The Right Reverend Mark Tanner shares a seasonal message (and a recipe for an alternative pud) and tells how December 25th is the one day of the year when chocolate is allowed before breakfast.

Where is your home in Cheshire?
We live in Bishop’s House, in the centre of Chester alongside the cathedral. It’s an amazing house with a chapel that is almost a thousand years old, built originally as a private chapel for the monastery founded in 1093.

There is some evidence that there has been Christian worship around the site since late Roman times, and there are clearly Roman remains under the garden. It is pretty mind-blowing to know people have lived on this site for almost 2,000 years and worshipped here for at least 1,000, maybe more than 1,500 years.

How will you be spending Christmas?
I’ll be out and about as normal at Christmas; loads of carol services in the month before Christmas, midnight communion on Christmas eve, and visiting one of Cheshire’s prisons on Christmas morning.

After that it is back to the house for a huge lunch with gathered family, tuning in to the Queen at 3pm, and then an evening of games, presents, and general fun… sometimes joking at my expense, not least because I almost always nod off at some point on Christmas afternoon.
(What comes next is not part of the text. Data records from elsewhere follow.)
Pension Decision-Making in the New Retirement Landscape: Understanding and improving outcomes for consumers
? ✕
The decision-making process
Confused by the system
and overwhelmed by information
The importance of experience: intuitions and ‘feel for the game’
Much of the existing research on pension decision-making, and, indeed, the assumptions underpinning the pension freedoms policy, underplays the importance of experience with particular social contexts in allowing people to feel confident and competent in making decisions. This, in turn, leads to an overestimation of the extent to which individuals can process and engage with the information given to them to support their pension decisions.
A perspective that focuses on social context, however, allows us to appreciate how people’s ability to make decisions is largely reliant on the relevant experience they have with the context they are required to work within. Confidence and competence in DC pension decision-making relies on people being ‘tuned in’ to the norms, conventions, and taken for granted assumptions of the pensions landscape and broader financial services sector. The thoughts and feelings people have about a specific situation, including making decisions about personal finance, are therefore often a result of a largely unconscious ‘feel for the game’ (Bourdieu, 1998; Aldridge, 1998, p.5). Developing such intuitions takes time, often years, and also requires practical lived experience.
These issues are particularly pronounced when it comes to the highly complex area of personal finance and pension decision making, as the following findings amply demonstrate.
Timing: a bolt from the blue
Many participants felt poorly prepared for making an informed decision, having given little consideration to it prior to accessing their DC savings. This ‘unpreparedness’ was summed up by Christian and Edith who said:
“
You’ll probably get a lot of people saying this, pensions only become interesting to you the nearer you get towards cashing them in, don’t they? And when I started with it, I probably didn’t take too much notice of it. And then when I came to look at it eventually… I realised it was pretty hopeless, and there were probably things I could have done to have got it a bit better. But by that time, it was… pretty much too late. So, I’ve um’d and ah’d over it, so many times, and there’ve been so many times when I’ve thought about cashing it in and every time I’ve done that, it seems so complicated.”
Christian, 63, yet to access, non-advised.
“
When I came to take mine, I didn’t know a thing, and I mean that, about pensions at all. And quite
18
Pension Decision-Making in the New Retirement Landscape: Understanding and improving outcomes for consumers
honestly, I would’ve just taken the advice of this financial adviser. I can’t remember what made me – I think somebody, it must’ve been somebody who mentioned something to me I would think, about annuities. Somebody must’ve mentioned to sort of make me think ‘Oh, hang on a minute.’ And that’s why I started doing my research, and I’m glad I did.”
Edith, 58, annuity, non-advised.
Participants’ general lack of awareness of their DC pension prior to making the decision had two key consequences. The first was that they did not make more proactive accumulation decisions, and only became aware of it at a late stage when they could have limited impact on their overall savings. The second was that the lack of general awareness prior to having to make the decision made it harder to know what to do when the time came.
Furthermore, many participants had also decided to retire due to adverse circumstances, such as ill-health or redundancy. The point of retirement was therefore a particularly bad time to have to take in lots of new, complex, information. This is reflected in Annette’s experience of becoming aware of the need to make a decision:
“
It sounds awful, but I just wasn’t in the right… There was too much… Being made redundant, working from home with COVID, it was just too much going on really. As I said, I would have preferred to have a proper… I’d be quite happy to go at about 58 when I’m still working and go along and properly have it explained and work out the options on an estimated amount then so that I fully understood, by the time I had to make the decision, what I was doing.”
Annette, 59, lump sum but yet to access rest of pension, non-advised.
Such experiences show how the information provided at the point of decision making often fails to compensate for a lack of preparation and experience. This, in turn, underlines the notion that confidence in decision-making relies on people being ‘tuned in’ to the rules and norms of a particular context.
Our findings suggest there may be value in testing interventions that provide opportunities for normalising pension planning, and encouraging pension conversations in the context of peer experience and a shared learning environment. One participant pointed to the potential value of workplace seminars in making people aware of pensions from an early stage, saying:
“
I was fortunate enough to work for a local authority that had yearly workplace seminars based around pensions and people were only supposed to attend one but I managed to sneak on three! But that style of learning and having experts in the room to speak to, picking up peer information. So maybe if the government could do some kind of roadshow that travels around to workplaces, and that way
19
What are your family Christmas traditions?
There’s quite a lot of music involved, particularly with my wife Lindsay’s side of the family; usually one of her brothers arranges a few pieces so that every level of instrumentalist can join in for a bit of a concert.

We always set fire to the pudding, and almost never get round to the cake until Boxing Day. You have to stand for the national anthem when you watch the Queen and it is one of two days of the year when chocolate can be eaten before breakfast.

I guess the only real oddity I can think of is that the four of us immediate family tend to have a special meal on Christmas Eve afternoon and exchange our presents then as a way of balancing close family life, sharing with the wider church family in worship, and then welcoming extended family on Christmas Day.

What will be on the Christmas dinner table?
Crackers! You’ve got to love a good cracker. I hand-made them one year as a bad cracker is such a disappointment: handpicked all the gifts, and found genuinely funny jokes (don’t listen to the kids, they were funny just like all my jokes).

We go for the traditional turkey dinner, but there will be a vegan option for one member of the family. Then we’ll have Christmas pudding, and we always have Christmas crumble at some point too (tinned peaches spread in a dish, mince-meat dolloped over them, normal crumble topping – cook and then serve with cream or ice cream for a delicious and easy pudding – catering tips from the Bishop)

What is your Christmas message to the people of Cheshire?
Stop for a moment and enjoy this time… and then look beyond the tinsel and notice what really matters.

Take a moment to tell friends or family members how much you appreciate them. Don’t faff about if relationships need mending as you will only regret the time you wasted. Spare a thought (and maybe a phone call, text, or letter) for those who find Christmas tough.

And while you are at it, reflect for a moment on the story that lies at the heart of Christmas: the child born at Bethlehem. For me, the real amazement is that story is actually true, and that changes everything, everywhere, and every day.

Happy Christmas from all of us at Bishop’s House.